TD: It’s one thing having a diverse team but what we really need is people having the courage to speak up and bring forward their ideas. A lot of what BeProud tries to do – just like the other networks and our broader DEI strategy – is around unlocking the potential of people we have. We've got 4500 people at Bentley and about 650 of those are actively engaged in the five colleague networks we've currently got, with a lot of intersectionality between those. BeProud has given people the opportunity to feel like they can truly be themselves at work and volunteer their ideas rather than hold back because they're concerned about judgement. One colleague said something really lovely to me as we attended Manchester Pride last year – that being in the network “changed me from being someone that I thought I had to be, to being someone I really am”. It’s everything we could have hoped to achieve with BeProud.

CDN: How important is BeProud to Bentley employees at the moment?

TD: We know there's still a need to support people in the community. And not just because of the way things currently are; lots of people that work for Bentley are still affected by events in the past: growing up in school, the AIDS crisis in the eighties and nineties. A lot of people still carry shame or a defensive feeling, which is what we're trying to help unlock.
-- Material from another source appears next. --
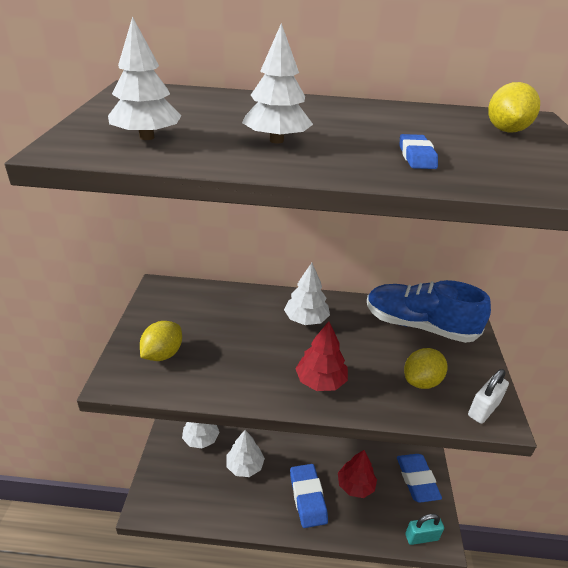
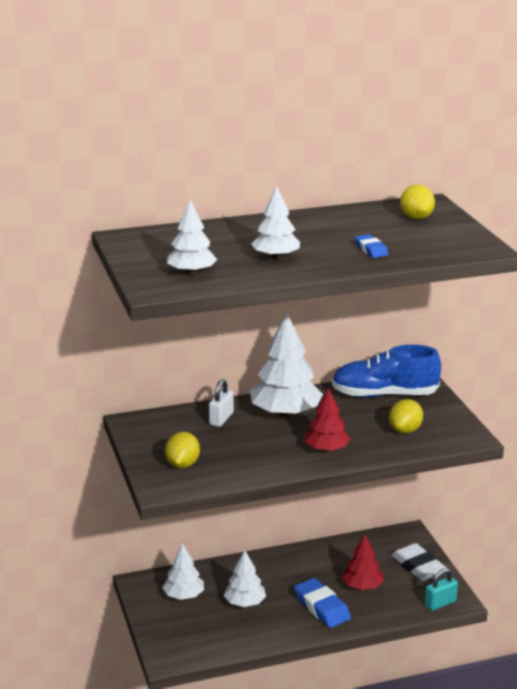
camera: 20 degrees left, 10 degrees down
(306, 319) = (285, 413): white tree -> white tree, size x1.67
(417, 480) = (418, 566): blue eraser -> white eraser
(483, 409) = (459, 435): white padlock -> white padlock (221, 419)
Right now, certain parts of the LGBTQ+ community are having a really tough time, but I remain hopeful. We've got the full support of our board on making sure that our colleagues feel valued and feel a sense of belonging when they come to work in Crewe. We've had five years of BeProud and I'm really excited to see where we are in another five years.

CDN: Do your networks encourage employees to work (or stay) at Bentley?

TD: The network is stronger than ever. Benjamin McCormick, who now co-chairs with me, joined as an apprentice. BeProud was one of the things that really encouraged him to stay at Bentley. My experience in school was of people turning away from me because I'm a gay man, so I went into the work environment with a defence in place. I wasn’t ‘out’ during my first year at Bentley. In fact, there was an InterEngineering report around the same time that said around half of the wider engineering sector who are LGBTQ+ were not out at work. Some colleagues who have marched at Pride with us say “today has changed my life”. That's exactly what we'd hoped – that people have that moment that flips a switch so they're able to be themselves.